The Hunger(27)



And though California seemed so far away from the American cities Doris had heard of—Boston, New York, and Philadelphia—it also seemed impossibly exotic. Doris was not afraid of a journey. She was only nineteen. Her whole life lay ahead of her.

“Ja,” she answered, taking Jacob’s hand in hers. Slowly, she placed it beneath the hem of her nightgown, so that his fingers trailed lightly against her knee. She felt herself flush at the boldness of it.

Though she had been timid when they’d first wed, she had by now come to enjoy her husband’s affection. It made her feel as though the matchmakers back home had been right all along, that they’d known far more about love than she did. Shivers tickled up and down her legs and torso as he touched her. Her stomach fluttered with anticipation. She had given herself up to the unknown, had trusted in the future, had allowed the ocean waves to carry her west, and into this man’s life. And that trust had been rewarded.

But that night, after he had lost his hands in the tangle of her hair and gasped quietly in her ear, neither of them could sleep.

He rolled toward her. “Du solltest dies über mich wissen.” You should know this about me.

Doris stiffened at the words. She disliked moments like this one, when she was reminded suddenly of how little she really knew about him. But especially now, when they were just on the brink of heading off into the wilderness together.

He had already used their savings to commission a wagon complete with a big canvas canopy, two pair of oxen, two sets of complicated harnesses. He’d already given the general store a list of the provisions they would need. The money had been spent. There’d be no going back.

But Jacob insisted that he could not bring her along with him until he had confessed all his sins. He sat up, pulled out a bottle of local-brewed obstwasser from a drawer by the bed, and began to tell her the story of Reiner, the confession tumbling out of him haltingly.

“Reiner?” She had never even heard him mention the name before.

It had happened six years earlier, almost to the day, Jacob said. He met a fellow German immigrant passing through town. The man, called Reiner, had come to Springfield to visit his nephew, whom he had not seen in a long time. Reiner knew how to make folk remedies from the old country, he’d told Jacob. He was a bit of a snake oil peddler, Jacob supposed, but he’d seen an opportunity. All Reiner needed were the ingredients . . . If Jacob helped him, Reiner promised to give him a generous cut of the profits.

It was easy, Jacob explained to her now, since his employer had trusted him with keys to all his establishments, including the apothecary.

“You stole from him,” Doris said. The truth sank in her gut. This was her husband’s sin—and perhaps an explanation for his unexpected wealth.

“We took very little,” he assured her. “A few packets of powders and a few dozen glass bottles. Nothing that would even be missed.”

“So what was the sin, then?” Doris asked.

Jacob paused and would not meet her eye. “Reiner sold the tonics to people in Springfield,” he explained, “and then he disappeared. Some say he went prospecting out west. But the people who took the tonic started to get sick. One of them died. A young woman.”

“Well,” Doris said with a tremulous voice, “the woman had been sick to begin with, right? Maybe the illness was responsible for her death, and not the medicine.”
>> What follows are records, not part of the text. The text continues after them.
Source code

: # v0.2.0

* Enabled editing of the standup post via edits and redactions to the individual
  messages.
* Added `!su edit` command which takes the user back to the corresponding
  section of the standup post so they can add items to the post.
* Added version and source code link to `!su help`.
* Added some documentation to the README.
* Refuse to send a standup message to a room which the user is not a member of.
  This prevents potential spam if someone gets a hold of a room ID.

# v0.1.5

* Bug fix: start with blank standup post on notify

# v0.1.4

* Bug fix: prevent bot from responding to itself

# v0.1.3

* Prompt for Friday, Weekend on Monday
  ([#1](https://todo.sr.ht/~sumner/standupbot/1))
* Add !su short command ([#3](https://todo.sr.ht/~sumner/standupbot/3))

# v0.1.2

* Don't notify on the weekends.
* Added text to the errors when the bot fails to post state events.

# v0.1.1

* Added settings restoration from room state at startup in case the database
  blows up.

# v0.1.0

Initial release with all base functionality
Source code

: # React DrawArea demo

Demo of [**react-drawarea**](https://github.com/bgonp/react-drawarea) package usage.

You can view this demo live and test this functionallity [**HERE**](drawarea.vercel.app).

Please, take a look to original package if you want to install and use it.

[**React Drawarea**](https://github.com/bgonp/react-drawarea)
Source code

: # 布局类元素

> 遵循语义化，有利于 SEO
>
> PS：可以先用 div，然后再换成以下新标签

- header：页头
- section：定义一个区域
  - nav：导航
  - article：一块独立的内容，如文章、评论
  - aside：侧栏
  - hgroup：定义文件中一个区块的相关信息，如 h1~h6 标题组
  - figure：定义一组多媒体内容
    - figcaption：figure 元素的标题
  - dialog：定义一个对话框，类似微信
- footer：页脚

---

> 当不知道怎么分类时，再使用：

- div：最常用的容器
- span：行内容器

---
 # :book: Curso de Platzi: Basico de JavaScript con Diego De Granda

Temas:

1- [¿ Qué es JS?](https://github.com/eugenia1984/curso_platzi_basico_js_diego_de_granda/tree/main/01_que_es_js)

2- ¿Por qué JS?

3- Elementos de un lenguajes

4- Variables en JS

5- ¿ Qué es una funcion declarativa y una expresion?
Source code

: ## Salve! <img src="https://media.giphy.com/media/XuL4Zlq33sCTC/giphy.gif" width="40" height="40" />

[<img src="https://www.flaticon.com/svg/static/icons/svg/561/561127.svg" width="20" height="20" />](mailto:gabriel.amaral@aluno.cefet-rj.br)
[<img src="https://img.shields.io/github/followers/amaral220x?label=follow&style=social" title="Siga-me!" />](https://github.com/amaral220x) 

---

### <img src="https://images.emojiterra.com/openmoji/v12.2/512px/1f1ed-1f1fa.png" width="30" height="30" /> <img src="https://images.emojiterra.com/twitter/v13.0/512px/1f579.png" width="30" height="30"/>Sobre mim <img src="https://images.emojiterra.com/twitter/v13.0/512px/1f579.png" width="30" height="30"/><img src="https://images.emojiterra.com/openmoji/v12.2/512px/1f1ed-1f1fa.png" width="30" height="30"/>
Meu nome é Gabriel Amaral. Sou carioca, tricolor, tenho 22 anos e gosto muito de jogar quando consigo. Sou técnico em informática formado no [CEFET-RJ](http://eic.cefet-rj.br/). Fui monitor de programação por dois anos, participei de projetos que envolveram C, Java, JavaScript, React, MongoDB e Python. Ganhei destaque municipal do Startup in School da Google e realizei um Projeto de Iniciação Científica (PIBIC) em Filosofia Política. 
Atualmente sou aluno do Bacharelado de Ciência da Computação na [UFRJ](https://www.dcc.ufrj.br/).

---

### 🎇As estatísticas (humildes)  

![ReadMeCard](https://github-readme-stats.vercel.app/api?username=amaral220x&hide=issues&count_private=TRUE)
Perhaps, Jacob agreed. Perhaps. “The woman who died . . . Her family was furious. They tried to find the peddler who’d sold her the fatal tonic, but with no luck. No one knew of my involvement, of course.”

“And no one ever shall,” she said, taking his hand again and squeezing it.
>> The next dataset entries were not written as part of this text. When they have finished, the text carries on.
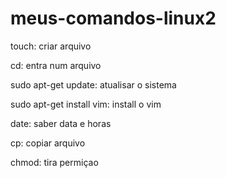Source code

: # meus-comandos-linux2

touch: criar arquivo

cd: entra num arquivo

sudo apt-get update: atualisar o sistema

sudo apt-get install vim: install o vim

date: saber data e horas

cp: copiar arquivo

chmod: tira permiçao


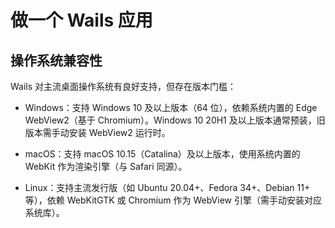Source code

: # 做一个 Wails 应用

## 操作系统兼容性

Wails 对主流桌面操作系统有良好支持，但存在版本门槛：

- Windows：支持 Windows 10 及以上版本（64 位），依赖系统内置的 Edge WebView2（基于 Chromium）。Windows 10 20H1 及以上版本通常预装，旧版本需手动安装 WebView2 运行时。

- macOS：支持 macOS 10.15（Catalina）及以上版本，使用系统内置的 WebKit 作为渲染引擎（与 Safari 同源）。

- Linux：支持主流发行版（如 Ubuntu 20.04+、Fedora 34+、Debian 11+ 等），依赖 WebKitGTK 或 Chromium 作为 WebView 引擎（需手动安装对应系统库）。
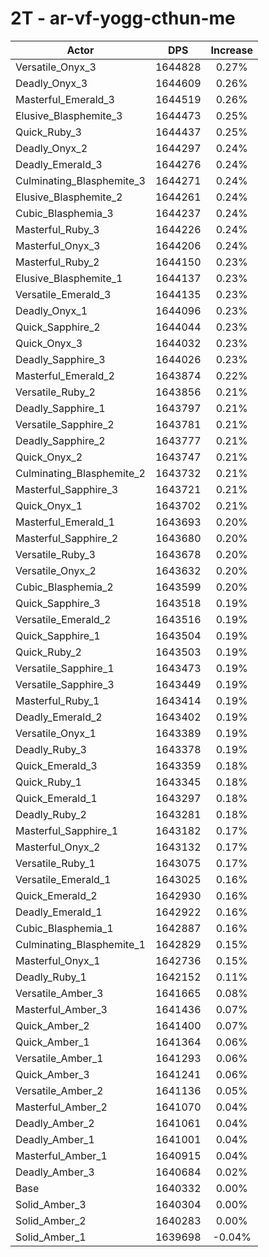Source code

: # 2T - ar-vf-yogg-cthun-me
| Actor | DPS | Increase |
|---|:---:|:---:|
|Versatile_Onyx_3|1644828|0.27%|
|Deadly_Onyx_3|1644609|0.26%|
|Masterful_Emerald_3|1644519|0.26%|
|Elusive_Blasphemite_3|1644473|0.25%|
|Quick_Ruby_3|1644437|0.25%|
|Deadly_Onyx_2|1644297|0.24%|
|Deadly_Emerald_3|1644276|0.24%|
|Culminating_Blasphemite_3|1644271|0.24%|
|Elusive_Blasphemite_2|1644261|0.24%|
|Cubic_Blasphemia_3|1644237|0.24%|
|Masterful_Ruby_3|1644226|0.24%|
|Masterful_Onyx_3|1644206|0.24%|
|Masterful_Ruby_2|1644150|0.23%|
|Elusive_Blasphemite_1|1644137|0.23%|
|Versatile_Emerald_3|1644135|0.23%|
|Deadly_Onyx_1|1644096|0.23%|
|Quick_Sapphire_2|1644044|0.23%|
|Quick_Onyx_3|1644032|0.23%|
|Deadly_Sapphire_3|1644026|0.23%|
|Masterful_Emerald_2|1643874|0.22%|
|Versatile_Ruby_2|1643856|0.21%|
|Deadly_Sapphire_1|1643797|0.21%|
|Versatile_Sapphire_2|1643781|0.21%|
|Deadly_Sapphire_2|1643777|0.21%|
|Quick_Onyx_2|1643747|0.21%|
|Culminating_Blasphemite_2|1643732|0.21%|
|Masterful_Sapphire_3|1643721|0.21%|
|Quick_Onyx_1|1643702|0.21%|
|Masterful_Emerald_1|1643693|0.20%|
|Masterful_Sapphire_2|1643680|0.20%|
|Versatile_Ruby_3|1643678|0.20%|
|Versatile_Onyx_2|1643632|0.20%|
|Cubic_Blasphemia_2|1643599|0.20%|
|Quick_Sapphire_3|1643518|0.19%|
|Versatile_Emerald_2|1643516|0.19%|
|Quick_Sapphire_1|1643504|0.19%|
|Quick_Ruby_2|1643503|0.19%|
|Versatile_Sapphire_1|1643473|0.19%|
|Versatile_Sapphire_3|1643449|0.19%|
|Masterful_Ruby_1|1643414|0.19%|
|Deadly_Emerald_2|1643402|0.19%|
|Versatile_Onyx_1|1643389|0.19%|
|Deadly_Ruby_3|1643378|0.19%|
|Quick_Emerald_3|1643359|0.18%|
|Quick_Ruby_1|1643345|0.18%|
|Quick_Emerald_1|1643297|0.18%|
|Deadly_Ruby_2|1643281|0.18%|
|Masterful_Sapphire_1|1643182|0.17%|
|Masterful_Onyx_2|1643132|0.17%|
|Versatile_Ruby_1|1643075|0.17%|
|Versatile_Emerald_1|1643025|0.16%|
|Quick_Emerald_2|1642930|0.16%|
|Deadly_Emerald_1|1642922|0.16%|
|Cubic_Blasphemia_1|1642887|0.16%|
|Culminating_Blasphemite_1|1642829|0.15%|
|Masterful_Onyx_1|1642736|0.15%|
|Deadly_Ruby_1|1642152|0.11%|
|Versatile_Amber_3|1641665|0.08%|
|Masterful_Amber_3|1641436|0.07%|
|Quick_Amber_2|1641400|0.07%|
|Quick_Amber_1|1641364|0.06%|
|Versatile_Amber_1|1641293|0.06%|
|Quick_Amber_3|1641241|0.06%|
|Versatile_Amber_2|1641136|0.05%|
|Masterful_Amber_2|1641070|0.04%|
|Deadly_Amber_2|1641061|0.04%|
|Deadly_Amber_1|1641001|0.04%|
|Masterful_Amber_1|1640915|0.04%|
|Deadly_Amber_3|1640684|0.02%|
|Base|1640332|0.00%|
|Solid_Amber_3|1640304|0.00%|
|Solid_Amber_2|1640283|0.00%|
|Solid_Amber_1|1639698|-0.04%|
“Except,” he said quietly. “Except that I believe—I believe there may be a connection between the woman who died and one of the families traveling west with us. I live in fear of being discovered on our journey.”

“A connection?”

“George Donner may not have known the woman who died, but I am fairly certain his wife, Tamsen, did.”
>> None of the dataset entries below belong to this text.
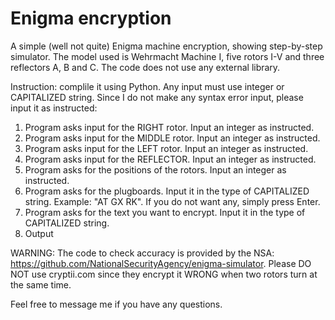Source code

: # Enigma encryption
A simple (well not quite) Enigma machine encryption, showing step-by-step simulator.
The model used is Wehrmacht Machine I, five rotors I-V and three reflectors A, B and C.
The code does not use any external library.

Instruction: complile it using Python. Any input must use integer or CAPITALIZED string.
Since I do not make any syntax error input, please input it as instructed:
1. Program asks input for the RIGHT rotor. Input an integer as instructed.
2. Program asks input for the MIDDLE rotor. Input an integer as instructed.
3. Program asks input for the LEFT rotor. Input an integer as instructed.
4. Program asks input for the REFLECTOR. Input an integer as instructed.
5. Program asks for the positions of the rotors. Input an integer as instructed.
6. Program asks for the plugboards. Input it in the type of CAPITALIZED string. Example: "AT GX RK". If you do not want any, simply press Enter.
7. Program asks for the text you want to encrypt. Input it in the type of CAPITALIZED string.
8. Output

WARNING: The code to check accuracy is provided by the NSA: https://github.com/NationalSecurityAgency/enigma-simulator. Please DO NOT use cryptii.com since they encrypt it WRONG when two rotors turn at the same time.

Feel free to message me if you have any questions.
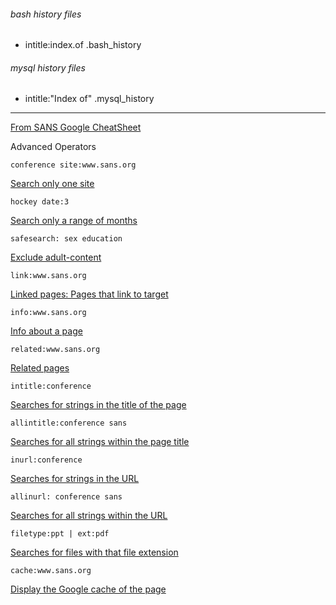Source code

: ###### bash history files
* intitle:index.of .bash_history

###### mysql history files
* intitle:"Index of" .mysql_history

---

[From SANS Google CheatSheet](https://www.sans.org/security-resources/GoogleCheatSheet.pdf)

Advanced Operators

`conference site:www.sans.org`

[Search only one site](https://www.google.com/search?q=conference+site%3Awww.sans.org)

`hockey date:3`

[Search only a range of months](https://www.google.com/search?q=hockey+date%3A3&oq=hockey+date%3A3)

`safesearch: sex education`

[Exclude adult-content](https://www.google.com/search?q=safesearch%3A+sex+education)

`link:www.sans.org`

[Linked pages: Pages that link to target](https://www.google.com/search?q=link%3Awww.sans.org)

`info:www.sans.org`

[Info about a page](https://www.google.com/search?q=info%3Awww.sans.org)

`related:www.sans.org`

[Related pages](https://www.google.com/search?q=related%3Awww.stanford.edu)

`intitle:conference`

[Searches for strings in the title of the page](https://www.google.com/search?q=intitle%3Aconference)

`allintitle:conference sans`

[Searches for all strings within the page title](https://www.google.com/search?q=allintitle%3Aconference+sans)

`inurl:conference`

[Searches for strings in the URL](https://www.google.com/search?q=inurl%3Aconference)

`allinurl: conference sans`

[Searches for all strings within the URL](https://www.google.com/search?q=allinurl%3A+conference+sans)

`filetype:ppt | ext:pdf`

[Searches for files with that file extension](https://www.google.com/search?q=ext%3Apdf)

`cache:www.sans.org`

[Display the Google cache of the page](www.google.com/search?q=cache%3Awww.sans.org)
Doris considered the man next to her. She was disappointed, suddenly and cruelly. And the fact that they would be traveling with a family he had wronged—that seemed a bad omen, a very bad omen.

“Don’t worry, Jacob,” she said, though it was as much to ease herself as him. “Try to put it out of your head.” But Doris herself could not do so. She had always been taught that the punishments for one’s sins worked in mysterious ways. That sometimes even small misdeeds could have great, unforeseen consequences. A lie—and a person’s life—hung over her husband’s head like a dark, spreading shadow. It was a very bad omen indeed.

But complete faith had rewarded her so far in her short life. So she lay awake that night, looked at the stars through their little apartment window for one last time, and resolved to have faith still.

After all, what other choice was there?





AUGUST 1846





CHAPTER ELEVEN





Biscuits. He was sure to want biscuits. Everybody liked biscuits.

Elitha Donner paused, her hand poised above the cold Dutch oven. How many could she take before someone would notice the missing leftovers? Two, three? Father was always blaming missing food on the hired hands—nothing but stomachs on two legs, he called them—so there was probably no need to worry. She settled on two and placed them in the center of her calico square. Next to them she put a hard-boiled egg from breakfast and ham trimmings. The ham was a bit moldy but still edible if you were hungry enough, and poor Thomas was surely hungry.